09 março, 2014

QUANDO SPÍNOLA ATACOU O PORTUGAL DE ABRIL

*
 .
UM INTERESSANTE DOCUMENTO ENTÃO EMITIDO EM ALENQUER
*
Foi há trinta e nove anos!... Os acontecimentos do "11 de Março" são conhecidos, fazem parte da nossa História recente. E em Alenquer? Em Alenquer viveu-se com muita preocupação esse dia, e quando se temeu que algo de grave estava em marcha (e estava), à semelhança do que aconteceu em muitos outros locais ao redor de Lisboa, o PCP que tinha, então, grande poder de mobilização junto das maiores empresas locais, mandou avançar os seus militantes e simpatizantes para o cruzamento do Carregado.
Pretendia-se com isso evitar que eventuais forças contra-revolucionárias atingissem Lisboa, e, por esses anos, era ainda fácil controlar os acessos à capital, tão poucos eles eram. O cruzamento do Carregado era um dos pontos-chave, pelo que, na tarde desse dia, bem depressa ficou sob controle das «Brigadas de Vigilância» como abaixo, no documento reproduzido, Carlos Cordeiro lhes chama.
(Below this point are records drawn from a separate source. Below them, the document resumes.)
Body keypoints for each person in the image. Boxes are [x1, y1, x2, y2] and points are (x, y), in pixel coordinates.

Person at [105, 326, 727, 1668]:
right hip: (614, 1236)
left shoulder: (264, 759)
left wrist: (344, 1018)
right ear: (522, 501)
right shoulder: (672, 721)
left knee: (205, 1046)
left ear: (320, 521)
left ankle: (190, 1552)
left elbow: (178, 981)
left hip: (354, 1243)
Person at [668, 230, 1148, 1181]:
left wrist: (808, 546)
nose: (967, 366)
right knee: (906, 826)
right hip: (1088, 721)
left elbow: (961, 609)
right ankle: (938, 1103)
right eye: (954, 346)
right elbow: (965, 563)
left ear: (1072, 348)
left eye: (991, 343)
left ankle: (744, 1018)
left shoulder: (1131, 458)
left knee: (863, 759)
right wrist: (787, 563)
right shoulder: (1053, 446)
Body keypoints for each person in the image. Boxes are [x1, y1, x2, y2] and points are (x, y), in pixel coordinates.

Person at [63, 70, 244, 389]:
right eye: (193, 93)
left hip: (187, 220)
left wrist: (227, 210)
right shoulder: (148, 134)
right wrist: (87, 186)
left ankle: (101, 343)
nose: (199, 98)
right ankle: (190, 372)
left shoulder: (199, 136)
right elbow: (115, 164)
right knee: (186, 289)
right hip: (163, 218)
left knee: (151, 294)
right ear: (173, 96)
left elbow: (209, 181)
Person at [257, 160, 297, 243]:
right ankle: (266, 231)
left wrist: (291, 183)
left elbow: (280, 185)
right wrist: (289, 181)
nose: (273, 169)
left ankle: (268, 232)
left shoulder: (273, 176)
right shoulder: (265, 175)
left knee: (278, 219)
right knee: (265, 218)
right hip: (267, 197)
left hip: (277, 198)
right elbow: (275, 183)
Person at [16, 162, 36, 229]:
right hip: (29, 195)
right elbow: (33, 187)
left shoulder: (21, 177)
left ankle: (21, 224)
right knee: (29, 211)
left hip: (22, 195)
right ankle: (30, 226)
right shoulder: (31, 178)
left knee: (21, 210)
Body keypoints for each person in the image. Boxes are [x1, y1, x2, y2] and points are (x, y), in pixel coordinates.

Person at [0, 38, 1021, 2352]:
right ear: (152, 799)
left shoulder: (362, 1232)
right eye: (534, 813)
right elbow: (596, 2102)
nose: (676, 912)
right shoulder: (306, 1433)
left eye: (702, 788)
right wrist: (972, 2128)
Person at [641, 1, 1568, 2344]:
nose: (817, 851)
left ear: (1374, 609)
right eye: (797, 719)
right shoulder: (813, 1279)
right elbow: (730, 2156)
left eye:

Nesse tempo ainda aí funcionava o posto da PVT, o que originou que de início o ambiente tivesse chegado a estar quente, pelo que o agente presente no posto decidiu, em boa hora, fechá-lo e partir. Entre os presentes chegou a considerar-se o assalto ao mesmo para ter acesso às comunicações, todavia a sugestão não vingou.
Nas "barricadas" do Carregado estranhava-se a ausência dos camaradas socialistas... Os ponteiros do relógio iam passando e deles nada. Que se passaria? Estariam com dúvidas? Esperavam por uma melhor definição da situação? Mas eis que algo acontece: tarde e más horas os socialistas chegaram e chegaram como quem vem para tomar conta da situação. Saíram dos carros decididos, braçadeiras identificadoras nos braços e ar de quem diz «agora o controle» é nosso. Por acaso conhecia bem quem parecia «comandar» as hostes do PS, o meu amigo Covas, nesses tempos, de Alhandra...
Bom, o que poucos sabiam e os recém-chegados muito menos, é que outro «controle» havia e estava no último andar do velho edifício do cruzamento, o  qual servia de Centro de Trabalho do PC, local donde se dominava na perfeição todo o cruzamento. Aí, uns quantos militantes com boa pontaria não estavam sozinhos (com curiosidade, verifiquei que, com engenho, simples caçadeiras podiam ser adaptadas para disparar bala)... Pelo que cá em baixo, os quadros comunistas, sabedores da situação, iam assistindo ás novas manobras com alguma bonomia e um certo ar divertido. Terminando este quadro, diremos que tudo acabou por correr em ambiente de democrática cooperação em defesa do 25 de Abril.
.
- Documento do espólio do Dr. Teófilo Carvalho dos Santos, depositado nos arquivos da Fundação Mário Soares.
.
Entretanto, em Alenquer, o Dr. Teófilo Carvalho dos Santos, ao tempo candidato a deputado constituinte, tinha urgência em chegar a Lisboa. Mas como fazê-lo com tantas "barricadas" pelo caminho? O Secretariado do PS local emitiu então este "salvo-conduto", o qual, todavia, poderia ser insuficiente já que havia outras forças políticas no terreno.
Daí a "confirmação" do Partido Comunista, com carimbo e assinada pelo Miranda que era o funcionário local (e acho que "suplente do Comité Central"). No Carregado assisti eu à passagem do Dr. Carvalho dos Santos que foi recebido por todos com grande simpatia e seguiu viagem informado do que o esperava daí para baixo. Sem dúvida um documento interessante que concitou uma rara convergência PS/PCP.